Dans le Bas-Rhin, le mouvement s’organise principalement sur une boucle Telegram locale d’une centaine de membres. Au niveau national, le collectif « Bloquons tout », né à la mi-juillet sur les réseaux sociaux, a dû se réinventer sous une nouvelle appellation, « Indignons-nous », après la fermeture de son site. Derrière le changement de nom, la continuité est revendiquée.

Engagé lors du mouvement contre la réforme des retraites, Xavier y a vu d’emblée une opportunité de se mobiliser : « Peu importe qui a lancé la date, c’est ce qu’on en fait qui compte. Il y a une volonté de relancer quelque chose, au-delà des annonces du gouvernement. Les problèmes restent. Il suffit d’un prétexte pour que ça reparte. Pour moi, c’est la suite des gilets jaunes, du mouvement des retraites, de toutes ces luttes qui renaissent. »

Pour l’heure, l’objectif est de rassembler plus largement les dizaines de personnes rameutées au parc du Heyritz. Les discussions portent alors sur le tractage, les collages, les moyens de faire connaître le mouvement et d’attirer de nouveaux venus pour les semaines à venir. « Ça a l’air d’être un des plus gros mouvements de ces dernières années qui se profile, quand même. Même si c’est encore un peu tôt pour se prononcer, ça part vite et fort », commente Xavier.

Les syndicats encore sur le pas de la porte

Contactés par Rue89 Strasbourg, la CGT, Solidaires et FO indiquent ne pas soutenir officiellement l’appel au blocage du 10 septembre, précisant attendre la fin de la période estivale pour réunir leurs instances locales et se prononcer.
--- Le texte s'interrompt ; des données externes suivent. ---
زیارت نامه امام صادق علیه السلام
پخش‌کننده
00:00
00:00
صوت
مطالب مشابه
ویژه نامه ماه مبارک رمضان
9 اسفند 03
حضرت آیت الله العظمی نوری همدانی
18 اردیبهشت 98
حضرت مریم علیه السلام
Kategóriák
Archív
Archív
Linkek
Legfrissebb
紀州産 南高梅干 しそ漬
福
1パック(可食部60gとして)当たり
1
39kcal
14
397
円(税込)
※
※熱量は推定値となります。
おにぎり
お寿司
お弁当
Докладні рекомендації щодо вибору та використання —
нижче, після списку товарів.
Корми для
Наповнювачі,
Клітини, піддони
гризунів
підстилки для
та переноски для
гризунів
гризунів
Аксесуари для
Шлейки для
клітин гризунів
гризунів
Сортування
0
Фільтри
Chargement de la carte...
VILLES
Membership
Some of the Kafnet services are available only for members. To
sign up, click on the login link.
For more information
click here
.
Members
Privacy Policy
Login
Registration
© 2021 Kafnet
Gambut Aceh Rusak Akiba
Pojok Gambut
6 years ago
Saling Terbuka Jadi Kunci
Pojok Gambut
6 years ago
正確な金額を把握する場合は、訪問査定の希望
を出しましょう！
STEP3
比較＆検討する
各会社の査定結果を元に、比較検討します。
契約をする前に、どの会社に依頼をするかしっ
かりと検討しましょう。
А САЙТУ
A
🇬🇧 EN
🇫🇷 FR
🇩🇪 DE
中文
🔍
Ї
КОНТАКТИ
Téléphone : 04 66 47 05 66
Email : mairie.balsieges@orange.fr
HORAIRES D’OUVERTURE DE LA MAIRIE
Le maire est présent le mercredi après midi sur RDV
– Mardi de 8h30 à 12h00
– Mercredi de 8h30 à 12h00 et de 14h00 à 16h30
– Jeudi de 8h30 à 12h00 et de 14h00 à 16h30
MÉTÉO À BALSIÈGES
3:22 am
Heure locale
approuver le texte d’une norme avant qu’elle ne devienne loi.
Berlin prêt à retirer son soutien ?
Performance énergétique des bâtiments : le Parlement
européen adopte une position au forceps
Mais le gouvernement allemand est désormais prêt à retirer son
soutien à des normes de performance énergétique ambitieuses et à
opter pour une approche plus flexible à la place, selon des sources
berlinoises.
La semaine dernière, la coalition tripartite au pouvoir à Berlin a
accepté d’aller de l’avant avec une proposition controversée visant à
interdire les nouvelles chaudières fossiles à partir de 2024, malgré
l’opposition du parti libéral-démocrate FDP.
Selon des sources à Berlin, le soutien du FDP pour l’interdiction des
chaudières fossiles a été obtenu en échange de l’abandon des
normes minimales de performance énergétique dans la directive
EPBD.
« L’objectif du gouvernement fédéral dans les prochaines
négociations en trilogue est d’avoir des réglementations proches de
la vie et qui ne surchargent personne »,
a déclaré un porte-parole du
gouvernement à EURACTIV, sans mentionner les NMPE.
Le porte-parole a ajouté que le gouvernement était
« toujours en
« Si c’est une vraie démarche citoyenne, pas un fourre-tout politique, on pourrait discuter. S’il y a mobilisation, on veut qu’elle soit massive, et qu’elle repose sur des actions concrètes, pas juste une marche symbolique », indique Éric Boritz, secrétaire général de FO 67, joint par téléphone.

Du côté de la CFDT, la position est plus tranchée : « On ne veut pas s’en mêler. On ne sait même pas qui est derrière cet appel  », déclare Pascal Vaudin, secrétaire général de la CFDT 67, qui écarte toute participation.

Pour autant, les différents syndicats ne cachent pas leur opposition aux mesures annoncées par le gouvernement (suppression de postes dans la fonction publique, coupes budgétaires, gel des retraites…). Mardi 22 juillet, cinq organisations représentatives (CGT, CFDT, FO, CFE-CGC et CFTC), ainsi que l’Unsa, la FSU et Solidaires, soit l’intersyndicale au complet, ont lancé une pétition baptisée « Budget Bayrou, ça suffit ! », et ayant récolté déjà près de 300 000 signatures en un peu plus d’une semaine. Selon Pascal Vaudin, une première mobilisation nationale à l’initiative des syndicats pourrait avoir lieu « courant novembre ».

FO reste à ce jour la seule organisation à avoir déposé un préavis de grève national, couvrant la période du 1er au 30 septembre. Celui-ci s’inscrit dans une dynamique de rejet de l’austérité, sans lien direct avec l’appel citoyen au blocage.